__ASSIGNMENT__
Would you please write out each entry precisely as given?

Records from a collection:

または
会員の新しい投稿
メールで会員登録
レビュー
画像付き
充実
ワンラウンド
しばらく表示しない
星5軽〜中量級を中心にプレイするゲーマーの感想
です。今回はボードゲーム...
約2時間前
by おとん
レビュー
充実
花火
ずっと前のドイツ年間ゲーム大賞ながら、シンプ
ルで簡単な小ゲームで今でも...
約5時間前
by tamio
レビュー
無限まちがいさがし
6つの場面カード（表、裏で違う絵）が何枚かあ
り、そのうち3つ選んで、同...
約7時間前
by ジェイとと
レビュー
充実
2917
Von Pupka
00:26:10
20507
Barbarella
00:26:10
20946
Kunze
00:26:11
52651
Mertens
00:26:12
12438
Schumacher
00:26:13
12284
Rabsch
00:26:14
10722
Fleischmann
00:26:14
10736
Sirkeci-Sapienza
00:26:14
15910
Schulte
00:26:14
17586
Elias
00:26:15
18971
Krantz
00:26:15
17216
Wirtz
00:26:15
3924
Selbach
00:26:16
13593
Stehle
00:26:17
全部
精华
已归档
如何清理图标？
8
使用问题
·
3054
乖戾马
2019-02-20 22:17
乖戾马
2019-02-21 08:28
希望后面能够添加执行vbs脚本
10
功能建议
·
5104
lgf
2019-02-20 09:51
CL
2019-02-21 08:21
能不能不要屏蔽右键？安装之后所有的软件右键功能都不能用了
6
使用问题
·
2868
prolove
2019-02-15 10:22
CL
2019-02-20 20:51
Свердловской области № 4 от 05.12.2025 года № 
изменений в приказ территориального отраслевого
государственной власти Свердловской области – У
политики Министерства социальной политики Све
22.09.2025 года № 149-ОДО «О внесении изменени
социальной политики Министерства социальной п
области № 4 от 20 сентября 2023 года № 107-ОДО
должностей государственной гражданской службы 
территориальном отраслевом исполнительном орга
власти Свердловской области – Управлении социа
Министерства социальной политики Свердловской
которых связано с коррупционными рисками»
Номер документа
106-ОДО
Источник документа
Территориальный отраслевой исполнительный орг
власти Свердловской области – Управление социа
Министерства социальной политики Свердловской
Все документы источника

__WRITTEN SOLUTION__
または
会員の新しい投稿
メールで会員登録
レビュー
画像付き
充実
ワンラウンド
しばらく表示しない
星5軽〜中量級を中心にプレイするゲーマーの感想
です。今回はボードゲーム...
約2時間前
by おとん
レビュー
充実
花火
ずっと前のドイツ年間ゲーム大賞ながら、シンプ
ルで簡単な小ゲームで今でも...
約5時間前
by tamio
レビュー
無限まちがいさがし
6つの場面カード（表、裏で違う絵）が何枚かあ
り、そのうち3つ選んで、同...
約7時間前
by ジェイとと
レビュー
充実
2917
Von Pupka
00:26:10
20507
Barbarella
00:26:10
20946
Kunze
00:26:11
52651
Mertens
00:26:12
12438
Schumacher
00:26:13
12284
Rabsch
00:26:14
10722
Fleischmann
00:26:14
10736
Sirkeci-Sapienza
00:26:14
15910
Schulte
00:26:14
17586
Elias
00:26:15
18971
Krantz
00:26:15
17216
Wirtz
00:26:15
3924
Selbach
00:26:16
13593
Stehle
00:26:17
全部
精华
已归档
如何清理图标？
8
使用问题
·
3054
乖戾马
2019-02-20 22:17
乖戾马
2019-02-21 08:28
希望后面能够添加执行vbs脚本
10
功能建议
·
5104
lgf
2019-02-20 09:51
CL
2019-02-21 08:21
能不能不要屏蔽右键？安装之后所有的软件右键功能都不能用了
6
使用问题
·
2868
prolove
2019-02-15 10:22
CL
2019-02-20 20:51
Свердловской области № 4 от 05.12.2025 года № 
изменений в приказ территориального отраслевого
государственной власти Свердловской области – У
политики Министерства социальной политики Све
22.09.2025 года № 149-ОДО «О внесении изменени
социальной политики Министерства социальной п
области № 4 от 20 сентября 2023 года № 107-ОДО
должностей государственной гражданской службы 
территориальном отраслевом исполнительном орга
власти Свердловской области – Управлении социа
Министерства социальной политики Свердловской
которых связано с коррупционными рисками»
Номер документа
106-ОДО
Источник документа
Территориальный отраслевой исполнительный орг
власти Свердловской области – Управление социа
Министерства социальной политики Свердловской
Все документы источника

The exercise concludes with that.